An excerpt from a work in progress:
“Any interaction with a book is a type of intercourse: a ménage a trois between reader, writer, and work. The way literary theorists interact with a text is sadistic. They take pleasure in the pain of the text and, judging by the contortions of the prose, the pain of the reader. They enjoy forcing the text into painful, unnatural positions. They whip the words into a froth, goad the weakest points between the spines, and bind the sentences with odd implements. They bring in studs—Zizek, Deleuze, Foucault, Derrida—to screw and humiliate the text. Watching a literary critic have their way with a text is like watching a depiction of Marquis de Sade’s 120 Days of Sodom: moderately interesting to a curious adult, but mostly disgusting.”
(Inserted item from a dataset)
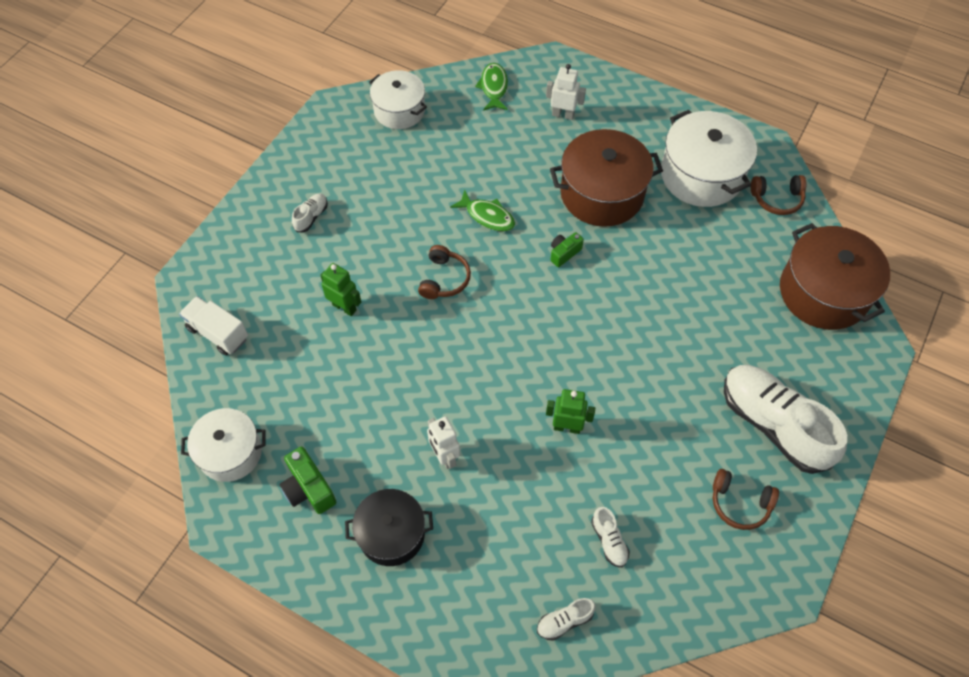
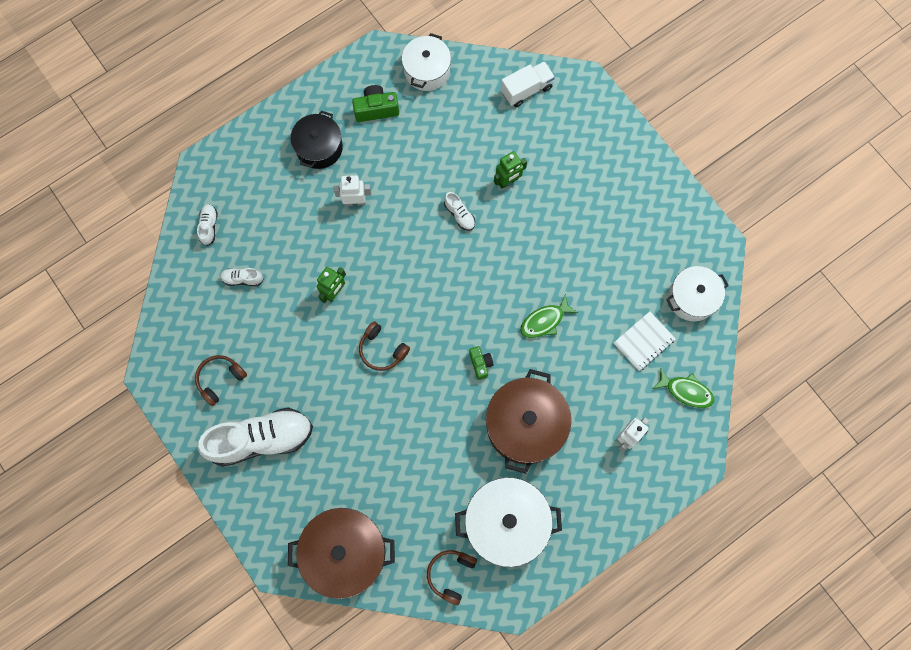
camera: 115 degrees right, 15 degrees up
(311, 217) = (605, 187): white shoe -> white shoe (459, 215)
(444, 279) = (499, 262): brown headphones -> brown headphones (382, 350)
(463, 132) = (644, 341): none -> white notebook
“The way a critic—and especially a critic who is a writer—has intercourse with a book is far different. The critic is an experienced lover, one genuinely interested in giving pleasure to the work. The lovemaking between critic and work is mutual, with the critic both respecting the curves and recesses of the work and mining it for her own needs. Unlike the theorist, who sees only the play within the cage of the page, the critic acknowledges the human being behind the work, their all-too-human influences and limitations, which makes interpretation of the work less mechanistic and more humanistic. The critic who is a writer also brings the knowledge of the craft—a tacit knowledge, an experiential knowledge—that shapes their remarks into dialogue rather than the from-on-high proclamations of the theorist. If the theorist’s relationship with books is 120 Days of Sodom, the critic’s relationship is Romeo and Juliet (the love, not the suicide). That’s not to say a critic cannot or should not bring pain in the form of criticism, only that pain is not a critic’s primary aim.”